Non-Invasive Neurostimulation Therapies (NINET) Laboratory, Department of Psychiatry, University of British Columbia, Vancouver, British Columbia, Canada.
Department of Psychiatry, University of British Columbia, Vancouver, British Columbia, Canada.
J Neuroimaging. 2021 Mar;31(2):261-271. doi: 10.1111/jon.12814. Epub 2020 Dec 3.
Source-based morphometry(SBM) has been used in multicenter studies pooling magnetic resonance imaging data across different scanners to advance the reproducibility of neuroscience research. In the present study, we developed an analysis strategy for Scanner-Specific Detection (SS-Detect) of SBPs in multiscanner studies, and evaluated its performance relative to a conventional strategy.
In the first experiment, the SimTB toolbox was used to generate simulated datasets mimicking 20 different scanners with common and scanner-specific SBPs. In the second experiment, we generated one simulated SBP from empirical gray matter volume (GMV) datasets from two different scanners.
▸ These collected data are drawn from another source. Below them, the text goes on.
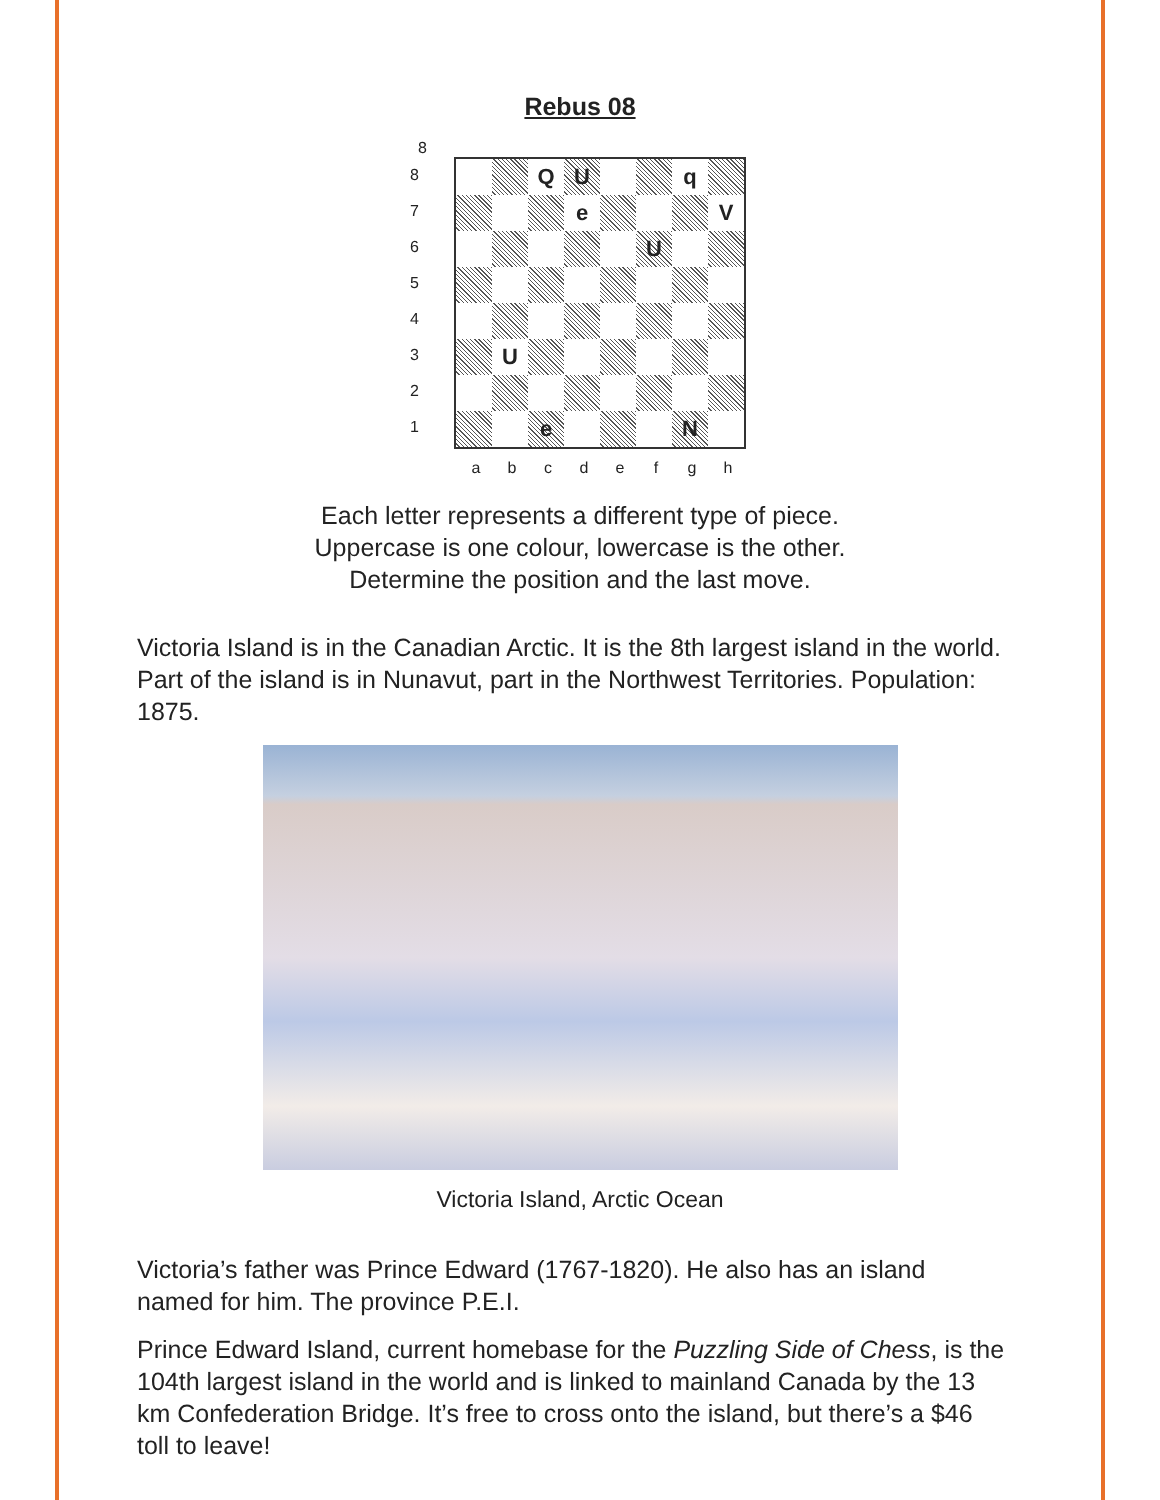Rebus 08
8
8
7
6
5
4
3
2
1
Q U q
e V
U
U
e N
a b c d e f g h
Each letter represents a different type of piece.
Uppercase is one colour, lowercase is the other.
Determine the position and the last move.
Victoria Island is in the Canadian Arctic. It is the 8th largest island in the world. Part of the island is in Nunavut, part in the Northwest Territories. Population: 1875.
Victoria Island, Arctic Ocean
Victoria’s father was Prince Edward (1767-1820). He also has an island named for him. The province P.E.I.
Prince Edward Island, current homebase for the Puzzling Side of Chess, is the 104th largest island in the world and is linked to mainland Canada by the 13 km Confederation Bridge. It’s free to cross onto the island, but there’s a $46 toll to leave!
Moreover, we applied two strategies to compare SBPs between schizophrenia patients' and healthy controls' GMV from two scanners.
The outputs of the conventional strategy were limited to whole-sample-level results across all scanners; the outputs of SS-Detect included whole-sample-level and scanner-specific results. In the first simulation experiment, SS-Detect successfully estimated all simulated SBPs, including the common and scanner-specific SBPs, whereas the conventional strategy detected only some of the whole-sample SBPs. The second simulation experiment showed that both strategies could detect the simulated SBP. Quantitative evaluations of both experiments demonstrated greater accuracy of the SS-Detect in estimating spatial SBPs and subject-specific loading parameters. In the third experiment, SS-Detect detected more significant between-group SBPs, and these SBPs corresponded with the results from voxel-based morphometry analysis, suggesting that SS-Detect has higher sensitivity in detecting between-group differences.
SS-Detect outperformed the conventional strategy and can be considered advantageous when SBM is applied to a multiscanner study.
基于源的形态计量学(SBM)已被用于汇集来自不同扫描仪的磁共振成像数据的多中心研究,以提高神经科学研究的可重复性。在本研究中,我们开发了一种用于多扫描仪研究中扫描仪特异性检测(SS-Detect)的分析策略,并评估了其相对于传统策略的性能。
在第一个实验中,使用 SimTB 工具箱生成模拟数据集,模拟具有常见和扫描仪特异性 SBP 的 20 种不同扫描仪。在第二个实验中,我们从两个不同扫描仪的经验灰质体积(GMV)数据集生成了一个模拟 SBP。此外,我们应用两种策略来比较来自两个扫描仪的精神分裂症患者和健康对照组 GMV 之间的 SBP。
传统策略的输出仅限于所有扫描仪的全样本水平结果;SS-Detect 的输出包括全样本水平和扫描仪特异性结果。在第一个模拟实验中,SS-Detect 成功估计了所有模拟 SBP,包括常见和扫描仪特异性 SBP,而传统策略仅检测到了一些全样本 SBP。第二个模拟实验表明,两种策略都可以检测到模拟 SBP。对两个实验的定量评估表明,SS-Detect 在估计空间 SBP 和受试者特异性加载参数方面具有更高的准确性。在第三个实验中,SS-Detect 检测到更多的组间 SBP,这些 SBP 与基于体素的形态计量学分析的结果相对应,表明 SS-Detect 在检测组间差异方面具有更高的敏感性。
SS-Detect 优于传统策略,在 SBM 应用于多扫描仪研究时可以被认为是有利的。